Jonathan Muzikar/The Museum of Modern Art Installation view of "Frank Lloyd Wright at 150: Unpacking the Archive"

It’s all about the drawing. I am talking about a specific drawing, the one that Frank Lloyd Wright did in 1888 when he was trying to get a job from the man he later came to call his “lieber meister,” or dear master, Louis Sullivan. Based on a house that McKim, Mead & White designed in Massachusetts, it is a pencil sketch of a façade. Wright outlined its roof and the edges of the walls, as well as the detailing around the door and windows, with sure and precise lines, while he indicated the masses with tones whose blurring and weight gives a sense of the design’s volumes. I have rarely seen an architect—let alone one who was 21 at the time—sketch with more assurance and clarity, evoking a design of great polish and beauty with such evocative economy.

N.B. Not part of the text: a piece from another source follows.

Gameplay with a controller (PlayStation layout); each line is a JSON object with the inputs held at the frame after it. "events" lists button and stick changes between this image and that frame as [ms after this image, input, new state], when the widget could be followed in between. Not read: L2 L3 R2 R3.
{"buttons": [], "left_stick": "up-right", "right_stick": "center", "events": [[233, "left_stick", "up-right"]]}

Frank Lloyd Wright Rosenwald school
©Frank Lloyd Wright Foundation Frank Lloyd Wright's 1928 design for a Rosenwald School

The drawing introduces Frank Lloyd Wright at 150: Unpacking the Archive, an exhibition that celebrates not only Wright’s 150th birthday, but also the Museum of Modern Art’s (where the show is on display) and the Avery Library at Columbia University’s joint acquisition of the Wright’s archive from the Frank Lloyd Wright Foundation in 2012. It is, truth be told, the ultimate nerdfest for architecture lovers, although there are also some serious social messages to be found, like the unearthing and display of the “Rosenwald School” that Wright designed as part of a program to provide schooling for African-American children. But what the exhibition really shows is just one beautiful drawing after another, ranging from sketches to presentation drawings to working drawings.

A different scholar curated each of the exhibition’s 12 sections, and each section keys off one particular image they found in the archives. Some of these exhibition triggers are projects that are less well known, such as the Rosenwald School, while others are a particular drawing of an otherwise well-known project, like the planting plan for the Darwin Martin House in Buffalo.

Frank Lloyd Wright (American, 1867–1959). Plan for Greater Baghdad, Baghdad. Project, 1957. Aerial perspective of the cultural center and University from the north. Ink, pencil, and colored pencil on tracing paper, 34 7/8 x 52″ (88.6 x 132.1 cm).
The Frank Lloyd Wright Foundation Archives (The Museum of Modern Art | Avery Architectural & Fine Arts Library Wright's plan for Greater Baghdad

Whatever they depict, these images are artifacts that exhibit both Wright’s and his office’s design inventiveness, in everything from the detailing of a grille or a carpet, to the layout of a whole new city center for Pittsburgh or Baghdad. They show the machinery through which this eminently prolific architect sold and positioned, as well as plotted and planned, his projects. He and his collaborators, who ranged from Marion Mahony Griffin early on to Ling Po later in Wright's career, were masters at showing proposed projects from angles that emphasized how the buildings grew out of the land and unfolded into constellations of crossing planes that both sheltered and opened the spaces inside. Wright could communicate all of that complexity with just one perspective. (One of the great tasks still awaiting true Wright nerds is figuring out who exactly worked on which drawing during the master’s seven decades of practice.)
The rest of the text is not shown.